PhDs in India

This post is in response to Abi’s post on getting more students to pursue PhD in India.

While I agree with all of the points and suggestions in the original post, I think we are missing some important points. Looking at it as a problem in economics, the effort is to create a market for PhD programs in India. Like with many products, the PhD Program in India needs market makers, quality product, and a demand for the product. Lets looks at each aspect more closely:

Market Makers:

In order to get students in pursue PhD, you need to create a market for PhDs. Currently, there is very little market for PhDs in India. There are a select few openings in academic institutes of repute, and that’s about it when it comes to a real market in India. Granted that more and more industries are looking for PhDs, but are very picky about their recruitment (and rightly so). Additionally, once you get a PhD you become overqualified for most of the jobs in the market, and so you job prospects actually diminish with a PhD. This trend needs to be reversed. Only if PhD is made an attractive prospect will students pursue it.

Quality Product

Even if there is a market, if the product offered is not of quality, then you cant sell the product. The same is true for PhD programs. How many PhD programs in India are actually of international merit? Very very few! I know of people who have graduate with a PhD from Indian universities without a single publication at an international venue! If no result of this person’s work was deemed original and significant by his/her professional community, then how can the entire dissertation be deemed worthy of a PhD by the university? Furthermore, if that is the quality of the PhD, who job prospect can the person expect after graduating?
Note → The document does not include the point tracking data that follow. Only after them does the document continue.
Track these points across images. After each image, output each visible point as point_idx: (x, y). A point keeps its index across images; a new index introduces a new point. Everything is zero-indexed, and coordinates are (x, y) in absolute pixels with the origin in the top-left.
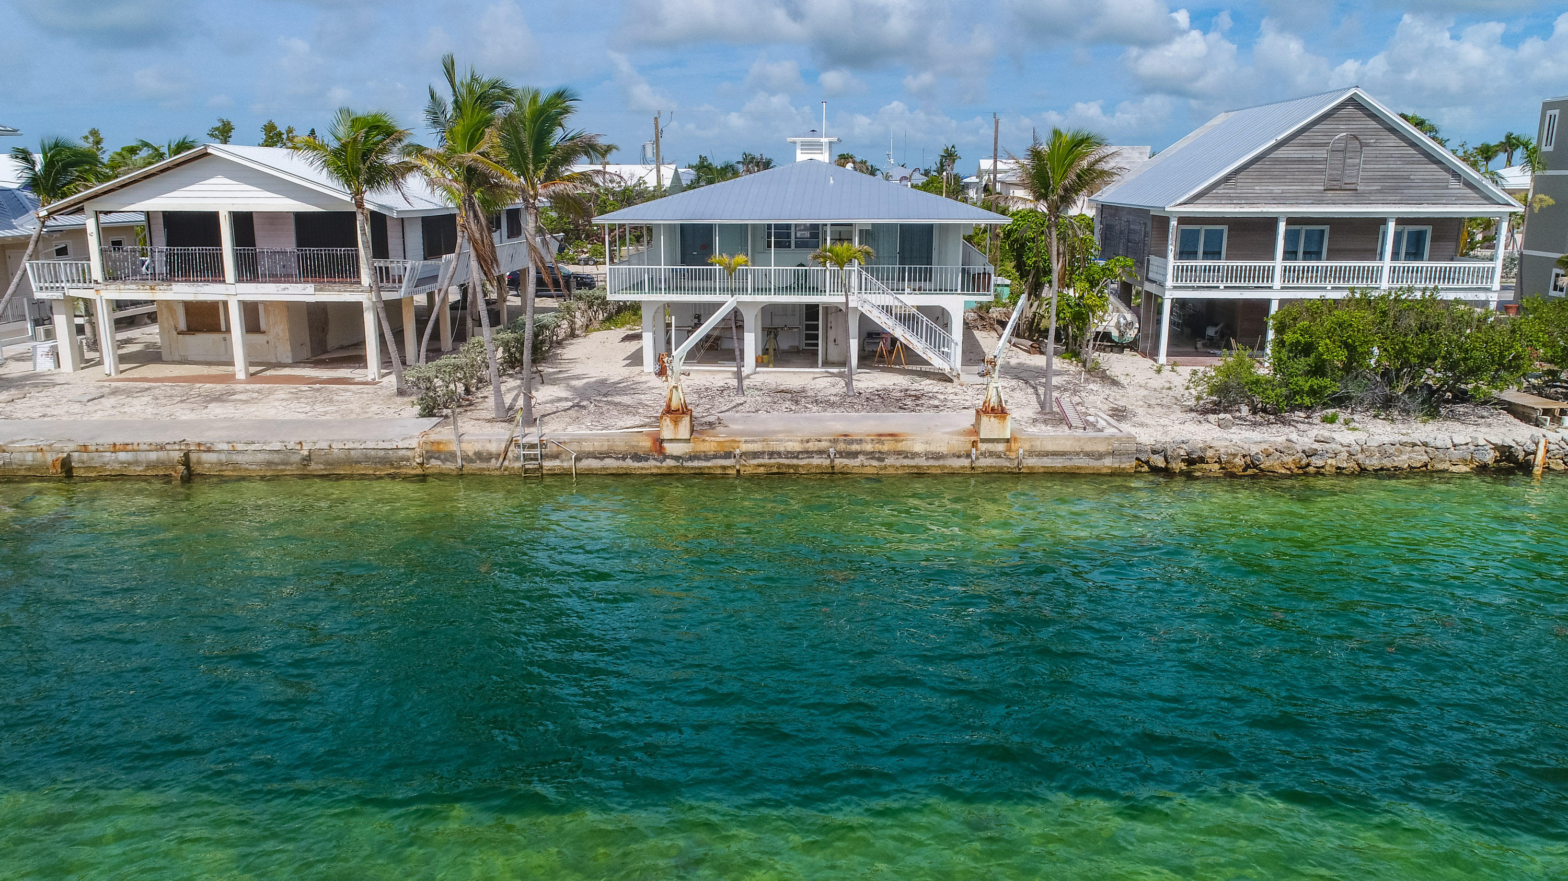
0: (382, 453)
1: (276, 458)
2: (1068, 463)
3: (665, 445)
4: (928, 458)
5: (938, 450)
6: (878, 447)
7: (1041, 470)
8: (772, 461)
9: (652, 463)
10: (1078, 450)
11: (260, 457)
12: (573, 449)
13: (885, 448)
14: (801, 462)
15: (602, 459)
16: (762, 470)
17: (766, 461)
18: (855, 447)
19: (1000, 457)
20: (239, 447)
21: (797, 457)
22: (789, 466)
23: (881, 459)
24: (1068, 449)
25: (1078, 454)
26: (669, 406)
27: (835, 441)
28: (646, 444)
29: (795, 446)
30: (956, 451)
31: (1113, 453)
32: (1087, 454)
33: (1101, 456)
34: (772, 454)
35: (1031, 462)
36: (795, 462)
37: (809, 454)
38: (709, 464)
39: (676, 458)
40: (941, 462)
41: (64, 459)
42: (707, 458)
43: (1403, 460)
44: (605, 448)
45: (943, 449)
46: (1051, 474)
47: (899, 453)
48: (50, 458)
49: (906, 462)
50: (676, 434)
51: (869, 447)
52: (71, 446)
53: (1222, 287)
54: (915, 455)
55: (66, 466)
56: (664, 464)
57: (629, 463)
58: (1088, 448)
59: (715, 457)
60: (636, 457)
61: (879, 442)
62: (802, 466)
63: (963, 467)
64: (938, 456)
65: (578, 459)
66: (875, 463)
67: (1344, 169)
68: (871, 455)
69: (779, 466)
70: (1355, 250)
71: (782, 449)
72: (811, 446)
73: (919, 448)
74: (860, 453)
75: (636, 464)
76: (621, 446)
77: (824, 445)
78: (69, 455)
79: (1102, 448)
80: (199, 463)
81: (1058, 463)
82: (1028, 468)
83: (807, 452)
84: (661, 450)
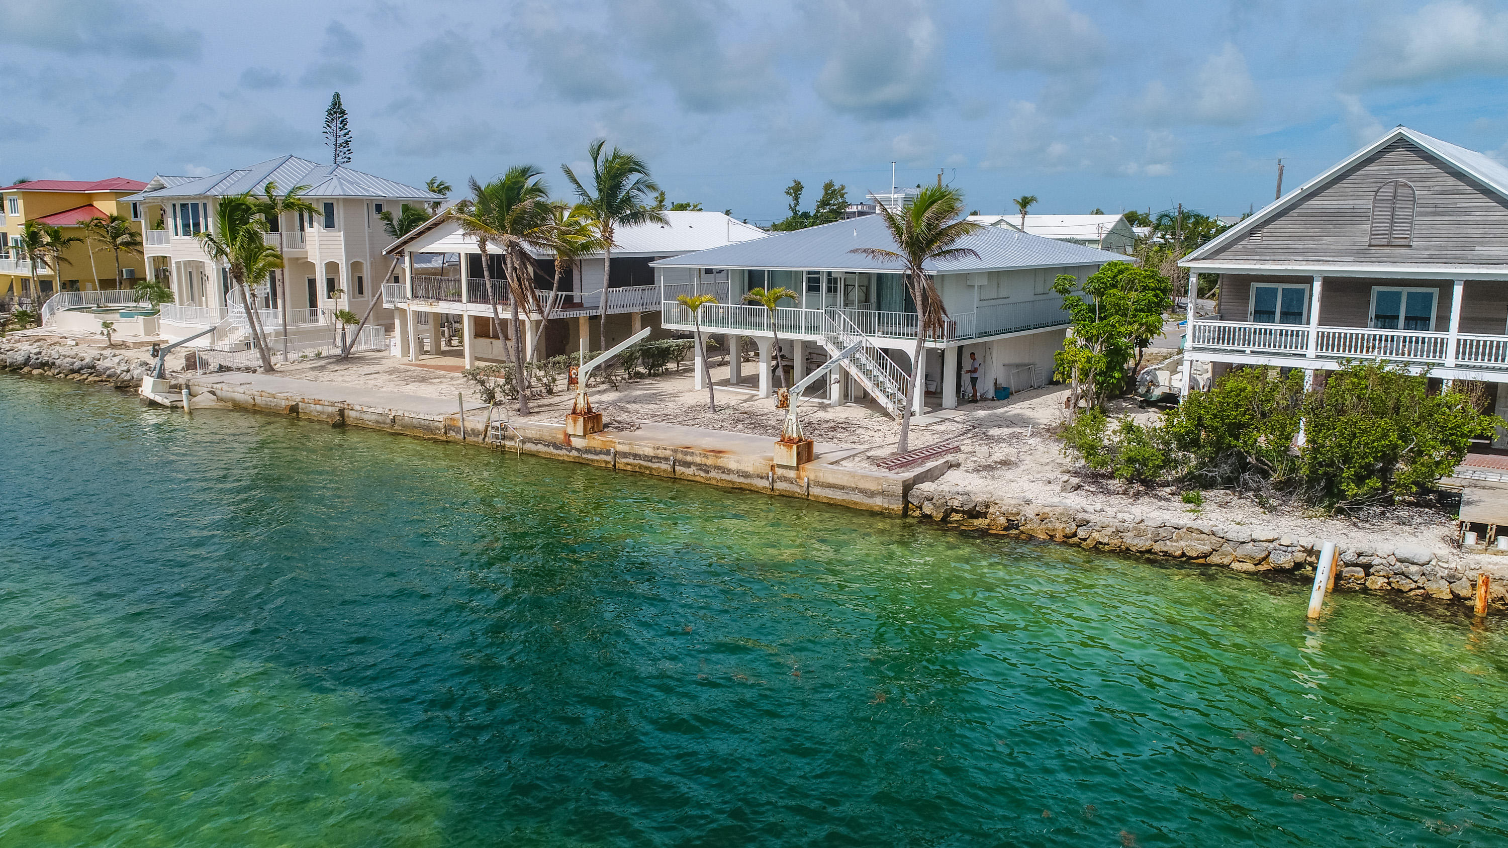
0: (427, 422)
1: (380, 418)
2: (845, 497)
3: (571, 438)
4: (739, 476)
5: (746, 469)
6: (704, 461)
7: (825, 500)
8: (636, 461)
9: (564, 452)
10: (853, 485)
11: (374, 417)
12: (520, 435)
13: (709, 462)
14: (655, 466)
15: (536, 444)
16: (629, 468)
17: (631, 461)
18: (689, 458)
19: (792, 483)
20: (365, 409)
21: (651, 461)
22: (646, 468)
23: (707, 472)
24: (845, 484)
25: (854, 489)
26: (575, 409)
27: (675, 451)
28: (561, 436)
29: (649, 451)
30: (759, 472)
31: (882, 493)
32: (862, 491)
33: (872, 494)
34: (636, 456)
35: (816, 491)
36: (650, 464)
37: (658, 459)
38: (594, 457)
39: (578, 450)
40: (748, 481)
41: (292, 406)
42: (596, 454)
43: (1175, 547)
44: (538, 436)
45: (750, 469)
46: (832, 506)
47: (719, 468)
48: (284, 403)
49: (724, 477)
50: (575, 430)
51: (698, 460)
52: (298, 399)
53: (1248, 351)
54: (729, 471)
55: (294, 409)
56: (571, 454)
57: (551, 450)
58: (863, 485)
59: (601, 453)
60: (556, 446)
61: (706, 456)
62: (654, 469)
63: (765, 488)
64: (746, 475)
65: (523, 442)
66: (703, 474)
67: (1392, 222)
68: (700, 466)
69: (641, 466)
70: (1487, 320)
71: (641, 453)
72: (660, 453)
73: (733, 465)
74: (692, 463)
75: (555, 451)
76: (548, 438)
77: (668, 453)
78: (297, 404)
79: (873, 486)
80: (348, 417)
81: (839, 496)
82: (814, 496)
83: (658, 458)
84: (569, 443)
But in order to produce quality PhDs, you need to recruit quality PhDs to begin with. Its not easy, its expensive, but its got to be done. There are so many Indians with PhDs abroad who want to return to India. All you need to do is provide them with a venue for research, with good funding and competitive pay and you can get them. But a sincere effort needs to be made to recruit and retain such researchers.

There needs to be a quality control mechanism within the PhD program and the local professional community to ensure that PhD students do produce quality results. It could be anything from mandating publications in international venues, to holding conferences and symposiums on high-quality research being done nationally/locally.

There needs to be encouragement for research through independence, autonomy, authority, and responsibility.

Demand for the product

You have a market for PhD programs, you have quality programs in place. You still need a demand for these programs. Here’s where marketing, prospecting comes in. It is very important the students are educated about higher degrees, their requirements, benefits, and future prospects. There needs to be massive talent scouting with pin pointed, personal hard-sell efforts by each educational institution to recruit select PhD candidates in each program who can help establish and flourish the institutes’ reputation, profile, and research potential.

Recruitment alone is not sufficient, retention is equally important. Given that the program is already of high quality, the best way to retain good PhD students is best described in Abi’s original post.

Until we have these basics taken care of, no amount of effort on funding, industry participation, etc. is going to help us get more PhDs of decent quality.